▶ Assignment 1
In the hangover column below, what movie did the writer end up watching?
▶ Assignment 2
Translate this sentence from the hangover column below into Spanish: "I didn’t make it to bed until around five."

February 28, 2012

LIFESTYLE: The Hangover Cure


by A.G. Hurt

Lifestyle column, lifestyle column. This writing all the time thing is quite a bit harder than Hollywood makes it out to be. Wait, I think I’ve got it.

This past Saturday wasn’t a particularly pleasant day for me. I had one of those hangovers which makes you wonder if maybe death wouldn’t be better than the current state of affairs. I hadn’t actually had that much to drink the night before, just an ill-advised combination of virtually every type of booze that was on hand. I didn’t make it to bed until around five.

It was a long effort to get out of bed, those precarious early moments of a hangover as you cautiously feel out just how miserable you’re going to be. It took an hour or so to finally make it out of bed and another half hour to make it through the normal morning routine with the hope that a shower would make me feel better. It didn’t. It wasn’t long before I found myself sprawled out on my couch, trying to concentrate on willing myself to stop feeling nauseous.

I’d intended to clean my kitchen, do laundry and read basically an entire book but it was becoming increasingly obvious that none of that was going to happen. What better to do, then, with a terrible hangover and no will to accomplish anything than to browse through my local cable options. As always, despite having hundreds upon hundreds of channels, very little was appealing. Oh, by the way, I guess I’ve got all kinds of spoilers here, but I don’t think that counts for films that are older than many people attending this university.

Eventually, I settled on Tango and Cash, the Sylvester Stallone/ Kurt Russell comedy-action cop movie from 1989. The plot has something to do with an overly dramatic, ethnically diverse criminal syndicate conspiring to set up the main characters and oh god it doesn’t even matter at all. Russell and Stallone wear wife beaters, punch people, shoot things, blow stuff up, all the standard action movie tropes. Let’s review the end of the film to put things in perspective: the duo breaks out of prison (yeah, they wind up in prison), kills everyone in their way and blows up a private airfield. What sort of punishment awaits (I swear I’m not making these names up) Detectives Ray Tango and Gabriel Cash after this flagrant disregard of dozens of laws? Why, reinstatement to the police force and a commendation, of course. This further proves that Hollywood police work is that much more awesome than the real thing.

▶ Data records
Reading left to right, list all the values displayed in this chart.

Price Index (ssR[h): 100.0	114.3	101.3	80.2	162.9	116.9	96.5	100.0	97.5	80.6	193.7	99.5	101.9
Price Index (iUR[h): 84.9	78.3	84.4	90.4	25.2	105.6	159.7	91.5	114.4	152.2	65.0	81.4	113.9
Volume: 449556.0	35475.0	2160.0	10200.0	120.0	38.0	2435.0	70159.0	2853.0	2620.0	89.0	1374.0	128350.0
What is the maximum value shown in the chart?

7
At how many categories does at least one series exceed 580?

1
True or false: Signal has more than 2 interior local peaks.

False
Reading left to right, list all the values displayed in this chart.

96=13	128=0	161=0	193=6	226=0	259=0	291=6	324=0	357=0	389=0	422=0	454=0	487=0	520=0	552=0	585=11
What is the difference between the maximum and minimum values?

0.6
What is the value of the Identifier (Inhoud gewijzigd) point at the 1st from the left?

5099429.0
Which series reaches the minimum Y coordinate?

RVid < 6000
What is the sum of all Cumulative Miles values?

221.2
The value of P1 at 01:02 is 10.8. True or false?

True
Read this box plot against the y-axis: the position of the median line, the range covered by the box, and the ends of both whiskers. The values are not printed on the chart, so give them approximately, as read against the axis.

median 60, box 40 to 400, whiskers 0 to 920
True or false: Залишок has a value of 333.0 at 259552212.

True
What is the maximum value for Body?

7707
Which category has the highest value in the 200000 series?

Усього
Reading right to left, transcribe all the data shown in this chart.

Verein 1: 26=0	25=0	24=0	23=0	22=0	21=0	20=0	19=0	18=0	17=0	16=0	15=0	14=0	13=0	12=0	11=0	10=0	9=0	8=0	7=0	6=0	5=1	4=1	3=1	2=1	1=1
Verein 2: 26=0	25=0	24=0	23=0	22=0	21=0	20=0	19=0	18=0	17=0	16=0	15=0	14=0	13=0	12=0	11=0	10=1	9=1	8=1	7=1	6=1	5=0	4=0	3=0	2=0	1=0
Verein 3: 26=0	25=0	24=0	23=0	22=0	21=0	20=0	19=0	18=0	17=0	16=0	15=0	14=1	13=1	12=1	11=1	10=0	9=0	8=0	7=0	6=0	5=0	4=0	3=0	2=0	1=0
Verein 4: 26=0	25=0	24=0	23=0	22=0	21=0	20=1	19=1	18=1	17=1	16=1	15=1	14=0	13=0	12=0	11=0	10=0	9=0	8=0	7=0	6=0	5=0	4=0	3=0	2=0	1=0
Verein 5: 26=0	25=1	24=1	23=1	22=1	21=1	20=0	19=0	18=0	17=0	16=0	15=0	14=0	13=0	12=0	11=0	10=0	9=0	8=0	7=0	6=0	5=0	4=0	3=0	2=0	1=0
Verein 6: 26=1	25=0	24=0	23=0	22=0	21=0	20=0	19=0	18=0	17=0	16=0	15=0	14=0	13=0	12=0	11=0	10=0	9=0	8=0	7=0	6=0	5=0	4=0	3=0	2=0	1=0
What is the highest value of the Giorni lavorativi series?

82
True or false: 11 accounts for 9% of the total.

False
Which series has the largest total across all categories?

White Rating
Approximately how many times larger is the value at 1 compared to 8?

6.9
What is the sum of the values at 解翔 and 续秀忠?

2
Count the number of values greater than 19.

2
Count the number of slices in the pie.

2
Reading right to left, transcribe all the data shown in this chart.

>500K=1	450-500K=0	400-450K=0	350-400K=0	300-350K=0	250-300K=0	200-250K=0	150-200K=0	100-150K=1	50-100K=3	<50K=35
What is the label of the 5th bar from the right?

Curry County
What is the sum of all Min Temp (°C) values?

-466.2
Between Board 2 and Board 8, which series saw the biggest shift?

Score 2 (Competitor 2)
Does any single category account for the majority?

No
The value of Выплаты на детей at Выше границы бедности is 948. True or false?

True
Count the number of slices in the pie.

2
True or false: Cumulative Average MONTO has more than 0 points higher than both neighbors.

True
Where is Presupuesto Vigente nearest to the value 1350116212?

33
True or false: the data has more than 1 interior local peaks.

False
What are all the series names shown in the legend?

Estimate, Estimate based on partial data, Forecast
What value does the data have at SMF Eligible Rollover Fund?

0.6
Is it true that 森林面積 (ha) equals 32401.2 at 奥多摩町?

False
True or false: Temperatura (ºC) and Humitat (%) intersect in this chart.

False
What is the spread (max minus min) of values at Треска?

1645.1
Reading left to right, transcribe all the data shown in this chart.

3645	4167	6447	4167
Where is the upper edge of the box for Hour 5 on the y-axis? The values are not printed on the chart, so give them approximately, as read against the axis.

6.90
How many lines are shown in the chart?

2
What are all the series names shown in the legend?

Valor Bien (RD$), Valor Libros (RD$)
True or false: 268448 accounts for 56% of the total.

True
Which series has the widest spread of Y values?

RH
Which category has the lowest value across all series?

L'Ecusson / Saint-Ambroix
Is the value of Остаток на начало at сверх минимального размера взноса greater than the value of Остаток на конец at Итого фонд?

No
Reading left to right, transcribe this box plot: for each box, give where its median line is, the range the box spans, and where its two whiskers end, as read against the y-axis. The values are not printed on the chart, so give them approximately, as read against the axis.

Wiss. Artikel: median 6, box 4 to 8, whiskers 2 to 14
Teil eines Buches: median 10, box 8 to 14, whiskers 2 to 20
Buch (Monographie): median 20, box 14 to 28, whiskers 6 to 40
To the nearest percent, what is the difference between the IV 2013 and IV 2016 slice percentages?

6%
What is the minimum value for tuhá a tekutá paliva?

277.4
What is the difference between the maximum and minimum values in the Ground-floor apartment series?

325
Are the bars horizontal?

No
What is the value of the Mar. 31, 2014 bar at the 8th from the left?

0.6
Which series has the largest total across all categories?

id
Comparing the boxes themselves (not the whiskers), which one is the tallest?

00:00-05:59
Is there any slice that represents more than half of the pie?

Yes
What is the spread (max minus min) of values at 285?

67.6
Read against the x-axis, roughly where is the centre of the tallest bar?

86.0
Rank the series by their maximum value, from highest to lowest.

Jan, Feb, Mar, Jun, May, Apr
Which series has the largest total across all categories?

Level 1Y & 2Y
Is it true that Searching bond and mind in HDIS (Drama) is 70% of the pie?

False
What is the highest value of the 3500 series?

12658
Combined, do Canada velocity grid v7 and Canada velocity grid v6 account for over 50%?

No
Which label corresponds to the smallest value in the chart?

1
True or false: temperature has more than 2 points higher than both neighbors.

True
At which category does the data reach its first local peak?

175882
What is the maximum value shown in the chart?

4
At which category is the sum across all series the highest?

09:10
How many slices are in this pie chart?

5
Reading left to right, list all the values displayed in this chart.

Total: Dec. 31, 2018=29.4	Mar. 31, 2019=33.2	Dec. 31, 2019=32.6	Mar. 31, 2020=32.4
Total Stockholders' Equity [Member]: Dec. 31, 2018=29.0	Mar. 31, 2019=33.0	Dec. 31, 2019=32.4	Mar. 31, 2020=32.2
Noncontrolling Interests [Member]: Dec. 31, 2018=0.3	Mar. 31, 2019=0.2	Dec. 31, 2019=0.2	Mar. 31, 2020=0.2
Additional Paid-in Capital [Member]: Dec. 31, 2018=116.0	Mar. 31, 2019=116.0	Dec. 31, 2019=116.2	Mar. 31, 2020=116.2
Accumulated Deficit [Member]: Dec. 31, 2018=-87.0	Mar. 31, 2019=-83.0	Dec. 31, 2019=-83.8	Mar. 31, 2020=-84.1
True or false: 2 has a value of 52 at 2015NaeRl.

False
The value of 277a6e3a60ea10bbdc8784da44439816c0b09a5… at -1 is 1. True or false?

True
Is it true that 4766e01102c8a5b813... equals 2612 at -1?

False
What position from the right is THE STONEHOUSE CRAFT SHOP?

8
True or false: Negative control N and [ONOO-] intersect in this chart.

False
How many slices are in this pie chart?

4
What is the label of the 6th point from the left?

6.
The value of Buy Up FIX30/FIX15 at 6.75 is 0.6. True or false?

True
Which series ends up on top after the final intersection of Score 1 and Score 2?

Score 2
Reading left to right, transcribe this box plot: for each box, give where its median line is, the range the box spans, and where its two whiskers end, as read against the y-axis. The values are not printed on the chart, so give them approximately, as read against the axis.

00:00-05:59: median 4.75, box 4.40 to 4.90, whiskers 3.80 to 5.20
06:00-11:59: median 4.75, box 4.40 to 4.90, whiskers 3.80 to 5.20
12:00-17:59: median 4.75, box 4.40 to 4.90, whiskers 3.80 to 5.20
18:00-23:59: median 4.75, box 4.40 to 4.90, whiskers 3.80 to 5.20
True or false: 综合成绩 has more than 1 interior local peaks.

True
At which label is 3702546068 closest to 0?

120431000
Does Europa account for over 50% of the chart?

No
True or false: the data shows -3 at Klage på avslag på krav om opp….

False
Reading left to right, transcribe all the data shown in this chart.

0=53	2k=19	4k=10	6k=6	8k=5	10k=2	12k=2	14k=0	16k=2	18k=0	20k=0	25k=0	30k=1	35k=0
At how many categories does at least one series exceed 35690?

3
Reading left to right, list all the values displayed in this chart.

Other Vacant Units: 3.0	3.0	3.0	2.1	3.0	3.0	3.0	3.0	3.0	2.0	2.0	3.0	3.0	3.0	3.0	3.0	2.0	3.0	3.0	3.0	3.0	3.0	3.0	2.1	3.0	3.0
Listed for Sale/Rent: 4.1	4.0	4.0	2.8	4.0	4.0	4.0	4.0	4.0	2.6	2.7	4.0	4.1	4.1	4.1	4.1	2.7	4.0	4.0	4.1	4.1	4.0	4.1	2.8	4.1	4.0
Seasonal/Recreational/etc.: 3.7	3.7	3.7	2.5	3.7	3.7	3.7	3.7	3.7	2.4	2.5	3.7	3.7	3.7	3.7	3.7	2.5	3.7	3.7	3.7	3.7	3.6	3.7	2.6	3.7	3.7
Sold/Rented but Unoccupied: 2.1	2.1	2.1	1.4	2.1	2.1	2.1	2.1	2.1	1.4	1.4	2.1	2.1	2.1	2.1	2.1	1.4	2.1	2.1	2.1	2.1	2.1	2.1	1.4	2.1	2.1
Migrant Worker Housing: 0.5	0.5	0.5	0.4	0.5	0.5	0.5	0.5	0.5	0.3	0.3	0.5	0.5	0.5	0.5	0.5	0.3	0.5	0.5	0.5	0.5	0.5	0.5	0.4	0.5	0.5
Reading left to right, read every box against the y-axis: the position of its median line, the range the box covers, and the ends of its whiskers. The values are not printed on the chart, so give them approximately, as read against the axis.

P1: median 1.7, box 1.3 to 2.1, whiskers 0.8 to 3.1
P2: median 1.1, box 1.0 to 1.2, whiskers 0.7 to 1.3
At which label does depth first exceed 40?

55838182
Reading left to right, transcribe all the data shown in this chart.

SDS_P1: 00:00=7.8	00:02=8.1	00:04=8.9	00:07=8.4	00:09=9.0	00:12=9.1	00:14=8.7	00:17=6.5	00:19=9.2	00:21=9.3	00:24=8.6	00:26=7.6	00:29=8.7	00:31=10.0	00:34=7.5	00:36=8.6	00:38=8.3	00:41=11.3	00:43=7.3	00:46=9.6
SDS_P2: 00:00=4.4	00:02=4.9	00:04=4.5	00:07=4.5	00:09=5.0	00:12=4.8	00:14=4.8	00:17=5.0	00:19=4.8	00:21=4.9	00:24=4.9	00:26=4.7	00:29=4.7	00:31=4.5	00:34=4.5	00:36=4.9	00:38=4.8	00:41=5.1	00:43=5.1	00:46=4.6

▶ Written answer 1
Tango and Cash, the 1989 comedy-action cop movie with Sylvester Stallone and Kurt Russell.

▶ Written answer 2
No me acosté hasta alrededor de las cinco.